-- TASK OBJECTIVE --
Copy the listing word for word, starting at its very first line and stopping after the line that contains "- **Modular** - Reusable hooks and utilities".

-- EXCERPTED RECORDS --
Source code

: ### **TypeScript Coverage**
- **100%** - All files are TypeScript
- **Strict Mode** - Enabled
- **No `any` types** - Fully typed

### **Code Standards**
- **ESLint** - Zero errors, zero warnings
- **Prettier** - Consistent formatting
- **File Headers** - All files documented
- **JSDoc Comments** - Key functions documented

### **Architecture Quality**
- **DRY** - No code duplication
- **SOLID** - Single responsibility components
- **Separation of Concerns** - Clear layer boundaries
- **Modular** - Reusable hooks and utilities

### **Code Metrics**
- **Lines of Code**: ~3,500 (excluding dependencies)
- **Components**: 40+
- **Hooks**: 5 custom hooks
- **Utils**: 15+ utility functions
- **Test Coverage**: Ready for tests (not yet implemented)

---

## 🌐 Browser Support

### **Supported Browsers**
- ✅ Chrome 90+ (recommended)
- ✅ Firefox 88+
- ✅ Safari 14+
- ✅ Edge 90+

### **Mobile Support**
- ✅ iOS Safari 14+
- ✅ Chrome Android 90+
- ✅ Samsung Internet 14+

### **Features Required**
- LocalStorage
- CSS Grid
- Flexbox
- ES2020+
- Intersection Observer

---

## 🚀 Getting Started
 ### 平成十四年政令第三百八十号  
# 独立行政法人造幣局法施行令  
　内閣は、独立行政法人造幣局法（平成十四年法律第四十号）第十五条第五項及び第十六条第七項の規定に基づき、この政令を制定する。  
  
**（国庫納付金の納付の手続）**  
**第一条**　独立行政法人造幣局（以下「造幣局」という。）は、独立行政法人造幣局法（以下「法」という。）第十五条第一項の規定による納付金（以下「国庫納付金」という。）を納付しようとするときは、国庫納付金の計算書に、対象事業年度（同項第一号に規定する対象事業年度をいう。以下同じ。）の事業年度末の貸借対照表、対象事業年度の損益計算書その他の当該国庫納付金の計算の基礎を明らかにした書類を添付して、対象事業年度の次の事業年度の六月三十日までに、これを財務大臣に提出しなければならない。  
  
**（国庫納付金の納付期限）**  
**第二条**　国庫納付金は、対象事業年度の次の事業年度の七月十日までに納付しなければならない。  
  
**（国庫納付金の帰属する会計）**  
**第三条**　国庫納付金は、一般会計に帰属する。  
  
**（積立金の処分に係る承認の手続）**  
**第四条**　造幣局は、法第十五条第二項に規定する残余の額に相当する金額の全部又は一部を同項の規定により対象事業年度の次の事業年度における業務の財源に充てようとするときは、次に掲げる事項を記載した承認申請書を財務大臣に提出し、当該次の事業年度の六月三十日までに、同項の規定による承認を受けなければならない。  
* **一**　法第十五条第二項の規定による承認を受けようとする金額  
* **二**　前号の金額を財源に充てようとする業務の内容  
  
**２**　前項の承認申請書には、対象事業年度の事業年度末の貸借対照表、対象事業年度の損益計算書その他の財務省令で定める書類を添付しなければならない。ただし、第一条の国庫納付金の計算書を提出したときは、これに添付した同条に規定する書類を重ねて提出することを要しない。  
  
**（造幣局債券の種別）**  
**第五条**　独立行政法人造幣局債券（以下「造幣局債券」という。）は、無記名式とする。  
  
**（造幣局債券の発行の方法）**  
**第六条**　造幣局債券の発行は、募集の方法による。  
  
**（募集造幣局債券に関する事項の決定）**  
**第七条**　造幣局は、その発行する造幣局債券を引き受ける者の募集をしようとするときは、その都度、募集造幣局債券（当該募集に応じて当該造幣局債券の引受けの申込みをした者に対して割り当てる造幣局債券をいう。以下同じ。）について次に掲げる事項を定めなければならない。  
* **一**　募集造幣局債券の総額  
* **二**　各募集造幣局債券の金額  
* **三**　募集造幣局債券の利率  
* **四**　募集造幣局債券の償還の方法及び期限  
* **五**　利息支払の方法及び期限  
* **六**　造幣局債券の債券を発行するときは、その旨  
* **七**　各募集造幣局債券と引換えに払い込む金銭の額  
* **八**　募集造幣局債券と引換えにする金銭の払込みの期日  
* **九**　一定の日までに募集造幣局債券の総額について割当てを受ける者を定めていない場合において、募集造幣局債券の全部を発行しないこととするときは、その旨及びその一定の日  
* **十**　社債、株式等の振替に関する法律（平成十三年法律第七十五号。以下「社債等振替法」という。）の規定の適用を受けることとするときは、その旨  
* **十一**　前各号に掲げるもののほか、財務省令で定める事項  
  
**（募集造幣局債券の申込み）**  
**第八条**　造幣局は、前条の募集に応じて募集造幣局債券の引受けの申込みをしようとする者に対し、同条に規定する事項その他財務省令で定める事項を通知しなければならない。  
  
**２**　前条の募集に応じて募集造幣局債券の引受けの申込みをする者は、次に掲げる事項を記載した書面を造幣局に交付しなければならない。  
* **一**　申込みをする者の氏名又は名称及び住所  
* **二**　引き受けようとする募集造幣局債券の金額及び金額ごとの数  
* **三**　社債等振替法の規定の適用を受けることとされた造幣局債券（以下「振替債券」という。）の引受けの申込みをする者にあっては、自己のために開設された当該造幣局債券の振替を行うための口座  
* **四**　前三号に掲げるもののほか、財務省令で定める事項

-- TASK OUTPUT --
Source code

: ### **TypeScript Coverage**
- **100%** - All files are TypeScript
- **Strict Mode** - Enabled
- **No `any` types** - Fully typed

### **Code Standards**
- **ESLint** - Zero errors, zero warnings
- **Prettier** - Consistent formatting
- **File Headers** - All files documented
- **JSDoc Comments** - Key functions documented

### **Architecture Quality**
- **DRY** - No code duplication
- **SOLID** - Single responsibility components
- **Separation of Concerns** - Clear layer boundaries
- **Modular** - Reusable hooks and utilities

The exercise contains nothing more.